Assigned task: In full and without alteration, write out the data below.

═════ Records provided ═════

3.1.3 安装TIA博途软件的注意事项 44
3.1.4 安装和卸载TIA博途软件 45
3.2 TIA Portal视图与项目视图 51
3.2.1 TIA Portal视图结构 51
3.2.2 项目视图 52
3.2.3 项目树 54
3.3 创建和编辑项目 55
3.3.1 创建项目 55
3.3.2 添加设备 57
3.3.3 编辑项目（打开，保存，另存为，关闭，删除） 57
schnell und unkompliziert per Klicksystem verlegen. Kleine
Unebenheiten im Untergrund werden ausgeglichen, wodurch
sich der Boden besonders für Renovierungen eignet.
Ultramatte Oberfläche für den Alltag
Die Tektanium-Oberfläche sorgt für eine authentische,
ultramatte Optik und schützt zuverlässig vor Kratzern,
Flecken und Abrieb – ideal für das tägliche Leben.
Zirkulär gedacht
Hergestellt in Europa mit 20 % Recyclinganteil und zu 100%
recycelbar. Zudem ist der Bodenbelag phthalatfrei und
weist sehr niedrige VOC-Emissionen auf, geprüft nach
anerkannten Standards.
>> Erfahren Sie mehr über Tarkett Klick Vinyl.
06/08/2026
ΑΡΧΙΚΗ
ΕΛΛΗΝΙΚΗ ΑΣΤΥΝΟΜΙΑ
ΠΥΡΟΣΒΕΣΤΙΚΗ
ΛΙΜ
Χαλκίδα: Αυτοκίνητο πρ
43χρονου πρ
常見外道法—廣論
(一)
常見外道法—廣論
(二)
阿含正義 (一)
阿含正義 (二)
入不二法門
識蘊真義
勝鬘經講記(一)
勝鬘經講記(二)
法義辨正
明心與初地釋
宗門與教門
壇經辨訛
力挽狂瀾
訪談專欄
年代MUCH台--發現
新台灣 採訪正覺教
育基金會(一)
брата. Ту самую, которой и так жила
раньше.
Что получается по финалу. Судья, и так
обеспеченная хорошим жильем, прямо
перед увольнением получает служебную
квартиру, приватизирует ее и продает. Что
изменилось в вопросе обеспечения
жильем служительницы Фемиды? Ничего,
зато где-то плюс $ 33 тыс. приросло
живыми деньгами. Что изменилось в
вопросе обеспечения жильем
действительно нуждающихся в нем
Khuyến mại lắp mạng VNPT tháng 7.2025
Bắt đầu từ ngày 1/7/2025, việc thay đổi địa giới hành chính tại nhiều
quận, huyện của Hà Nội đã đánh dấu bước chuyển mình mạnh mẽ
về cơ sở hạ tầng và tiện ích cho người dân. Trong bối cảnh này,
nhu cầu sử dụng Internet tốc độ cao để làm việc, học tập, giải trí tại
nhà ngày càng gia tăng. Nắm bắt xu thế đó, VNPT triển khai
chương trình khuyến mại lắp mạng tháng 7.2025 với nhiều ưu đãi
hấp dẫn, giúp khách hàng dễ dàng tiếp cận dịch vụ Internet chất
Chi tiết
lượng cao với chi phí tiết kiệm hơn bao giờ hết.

═════

Response for this exercise:
3.1.3 安装TIA博途软件的注意事项 44
3.1.4 安装和卸载TIA博途软件 45
3.2 TIA Portal视图与项目视图 51
3.2.1 TIA Portal视图结构 51
3.2.2 项目视图 52
3.2.3 项目树 54
3.3 创建和编辑项目 55
3.3.1 创建项目 55
3.3.2 添加设备 57
3.3.3 编辑项目（打开，保存，另存为，关闭，删除） 57
schnell und unkompliziert per Klicksystem verlegen. Kleine
Unebenheiten im Untergrund werden ausgeglichen, wodurch
sich der Boden besonders für Renovierungen eignet.
Ultramatte Oberfläche für den Alltag
Die Tektanium-Oberfläche sorgt für eine authentische,
ultramatte Optik und schützt zuverlässig vor Kratzern,
Flecken und Abrieb – ideal für das tägliche Leben.
Zirkulär gedacht
Hergestellt in Europa mit 20 % Recyclinganteil und zu 100%
recycelbar. Zudem ist der Bodenbelag phthalatfrei und
weist sehr niedrige VOC-Emissionen auf, geprüft nach
anerkannten Standards.
>> Erfahren Sie mehr über Tarkett Klick Vinyl.
06/08/2026
ΑΡΧΙΚΗ
ΕΛΛΗΝΙΚΗ ΑΣΤΥΝΟΜΙΑ
ΠΥΡΟΣΒΕΣΤΙΚΗ
ΛΙΜ
Χαλκίδα: Αυτοκίνητο πρ
43χρονου πρ
常見外道法—廣論
(一)
常見外道法—廣論
(二)
阿含正義 (一)
阿含正義 (二)
入不二法門
識蘊真義
勝鬘經講記(一)
勝鬘經講記(二)
法義辨正
明心與初地釋
宗門與教門
壇經辨訛
力挽狂瀾
訪談專欄
年代MUCH台--發現
新台灣 採訪正覺教
育基金會(一)
брата. Ту самую, которой и так жила
раньше.
Что получается по финалу. Судья, и так
обеспеченная хорошим жильем, прямо
перед увольнением получает служебную
квартиру, приватизирует ее и продает. Что
изменилось в вопросе обеспечения
жильем служительницы Фемиды? Ничего,
зато где-то плюс $ 33 тыс. приросло
живыми деньгами. Что изменилось в
вопросе обеспечения жильем
действительно нуждающихся в нем
Khuyến mại lắp mạng VNPT tháng 7.2025
Bắt đầu từ ngày 1/7/2025, việc thay đổi địa giới hành chính tại nhiều
quận, huyện của Hà Nội đã đánh dấu bước chuyển mình mạnh mẽ
về cơ sở hạ tầng và tiện ích cho người dân. Trong bối cảnh này,
nhu cầu sử dụng Internet tốc độ cao để làm việc, học tập, giải trí tại
nhà ngày càng gia tăng. Nắm bắt xu thế đó, VNPT triển khai
chương trình khuyến mại lắp mạng tháng 7.2025 với nhiều ưu đãi
hấp dẫn, giúp khách hàng dễ dàng tiếp cận dịch vụ Internet chất
Chi tiết
lượng cao với chi phí tiết kiệm hơn bao giờ hết.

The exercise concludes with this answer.